A phosphoproteomic study uncovers the importance of PP2A-B56α in liver injury precipitated by NLRP3 activation during MC-LR exposure

Microcystin-LR (MC-LR) is one of the most typical cyanobacterial toxins threating the public health. Protein hyperphosphorylation by PP2A inhibition is a vital way of MC-LR to exert multiple toxic effects, yet the molecular and cellular mechanisms by which its inhibition precipitates injury remain incompletely understood. In this study, we developed an in vivo model for NLRP3 activation using MC-LR treatment in C57BL/6 mice, administering a daily oral gavage at a dosage of 0.4 mg/kg for 21 days. Phosphoproteomic profiling has revealed that perturbation in biological processes, such as cytoskeleton, junction integrity, translation and transcription, and metabolism, play a contributory role in NLRP3 inflammasome-mediated liver injury.
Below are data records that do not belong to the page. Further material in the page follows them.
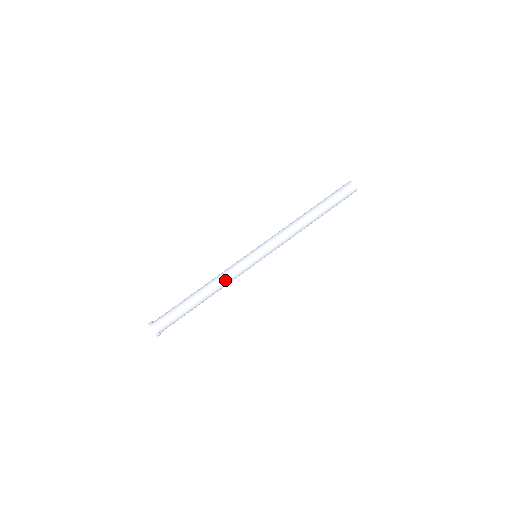
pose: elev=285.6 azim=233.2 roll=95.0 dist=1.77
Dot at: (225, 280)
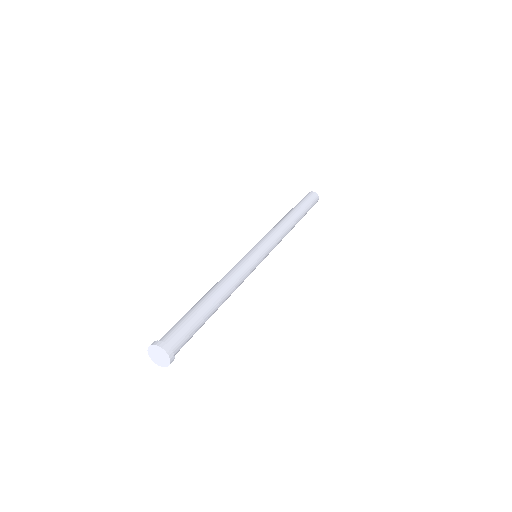
Dot at: (228, 274)
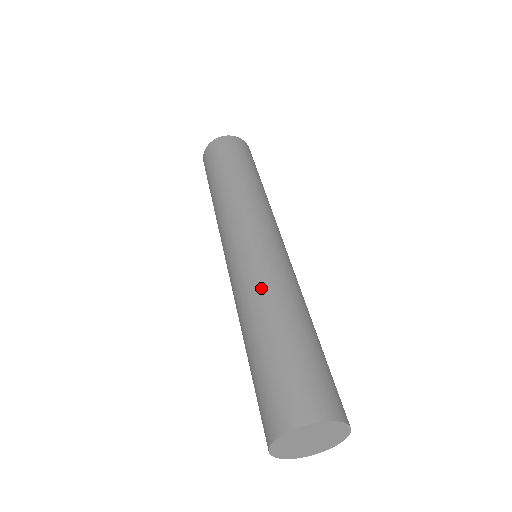
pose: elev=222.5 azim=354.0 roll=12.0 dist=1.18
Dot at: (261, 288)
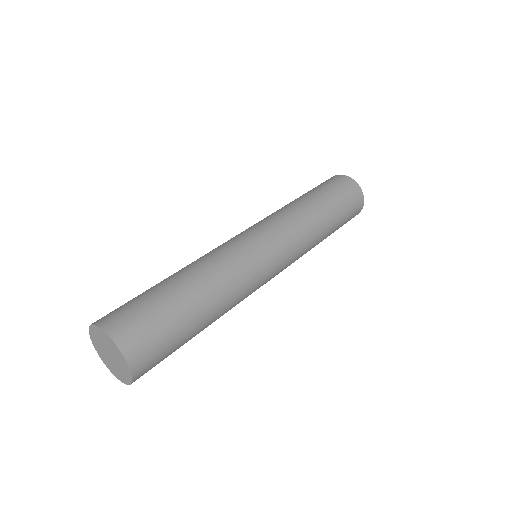
Dot at: (199, 258)
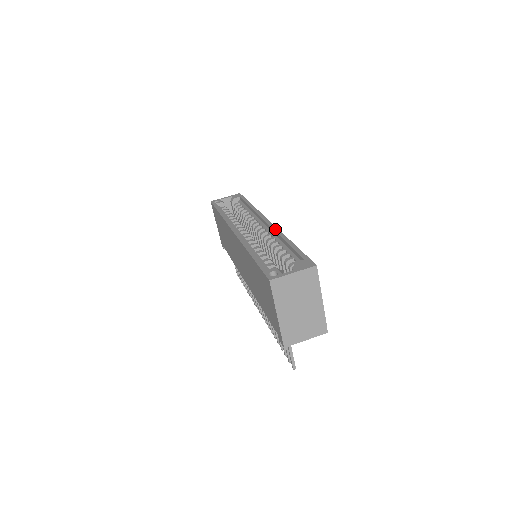
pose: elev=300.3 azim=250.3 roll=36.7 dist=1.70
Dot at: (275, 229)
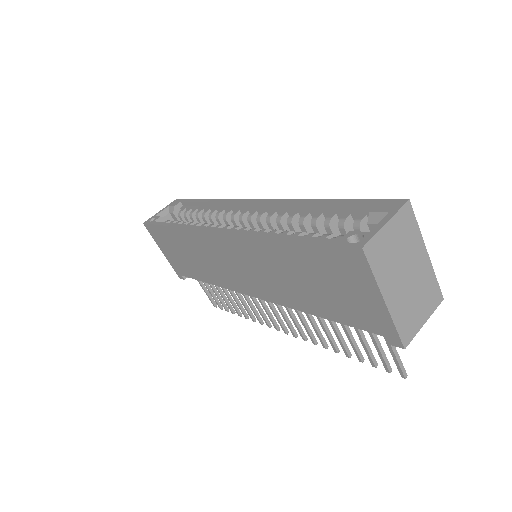
Dot at: (279, 201)
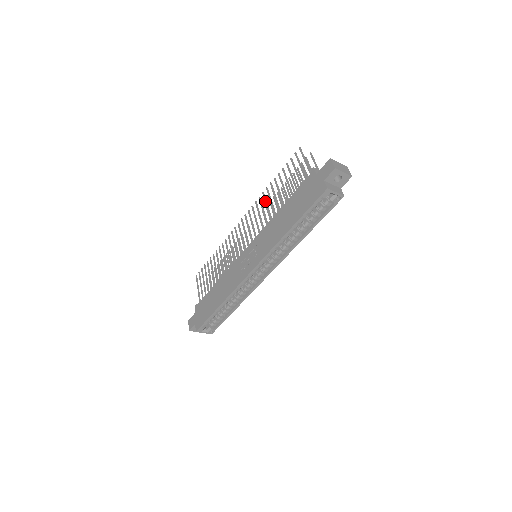
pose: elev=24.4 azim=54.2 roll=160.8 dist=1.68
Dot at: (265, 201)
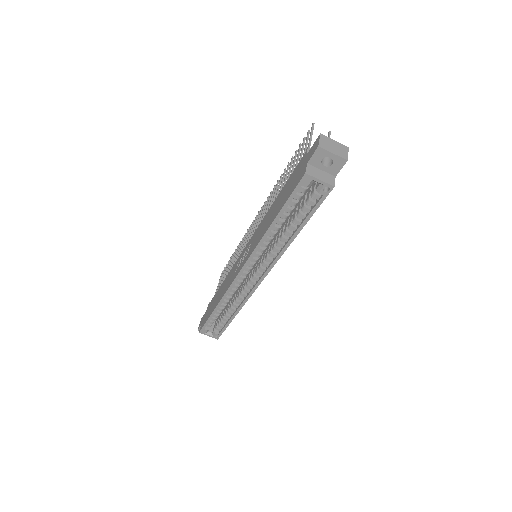
Dot at: (275, 190)
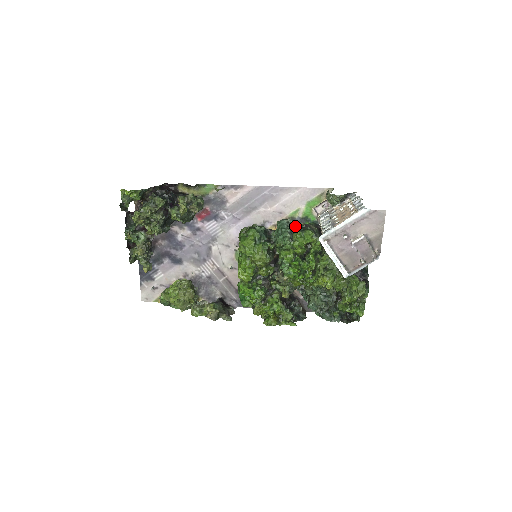
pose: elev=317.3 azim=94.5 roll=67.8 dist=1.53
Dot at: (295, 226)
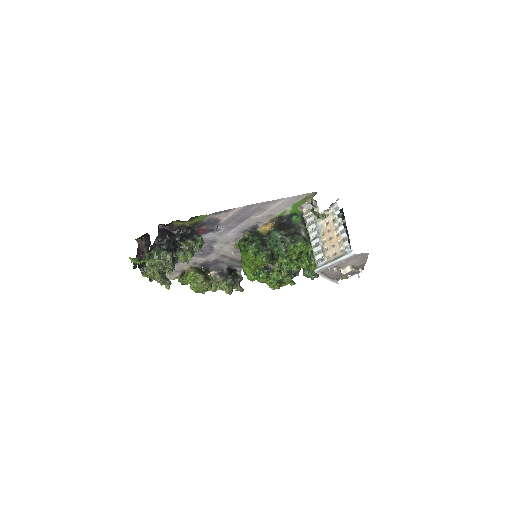
Dot at: (287, 238)
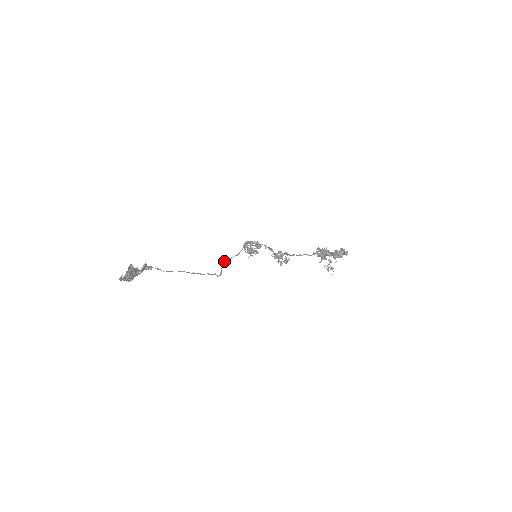
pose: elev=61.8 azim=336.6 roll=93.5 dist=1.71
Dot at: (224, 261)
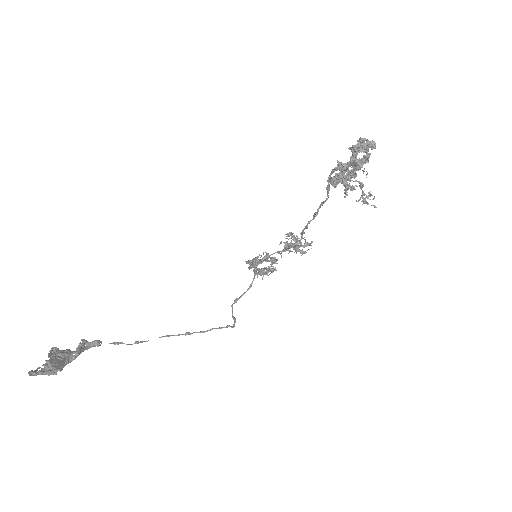
Dot at: occluded
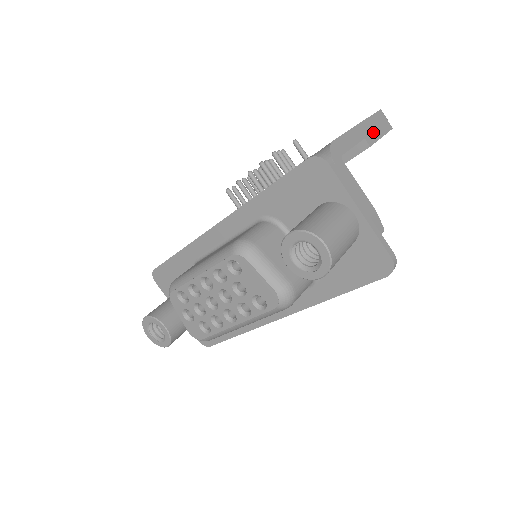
In vitro studies have elucidated the roles of phosphorylated proteins in various biological processes: phosphorylated IQGAP2 is associated with the formation of F-actin stress fibers, phosphorylated ZO-1 is implicated in junctional discontinuity, and phosphorylated eIF4B is involved in the enhancement of cap-dependent translation induced by MC-LR. In particular, we demonstrate dysregulation of PP2A B56α-containing holoenzymes based on B56α phosphorylation contributes to MC-LR hepatotoxicity via B56α dissociation with key proteins involved in cytoskeleton, cell junction and translation initiation. Moreover, PKCδ is responsible for B56α phosphorylation and targetable by FDA-approved compounds tamoxifen which shows an antagonistic effect on the hepatotoxicity of MC-LR. This study expanded our knowledge of biological processes during MC-LR exposure and opened new opportunities for identifying additional potential targets of other environmental toxicants.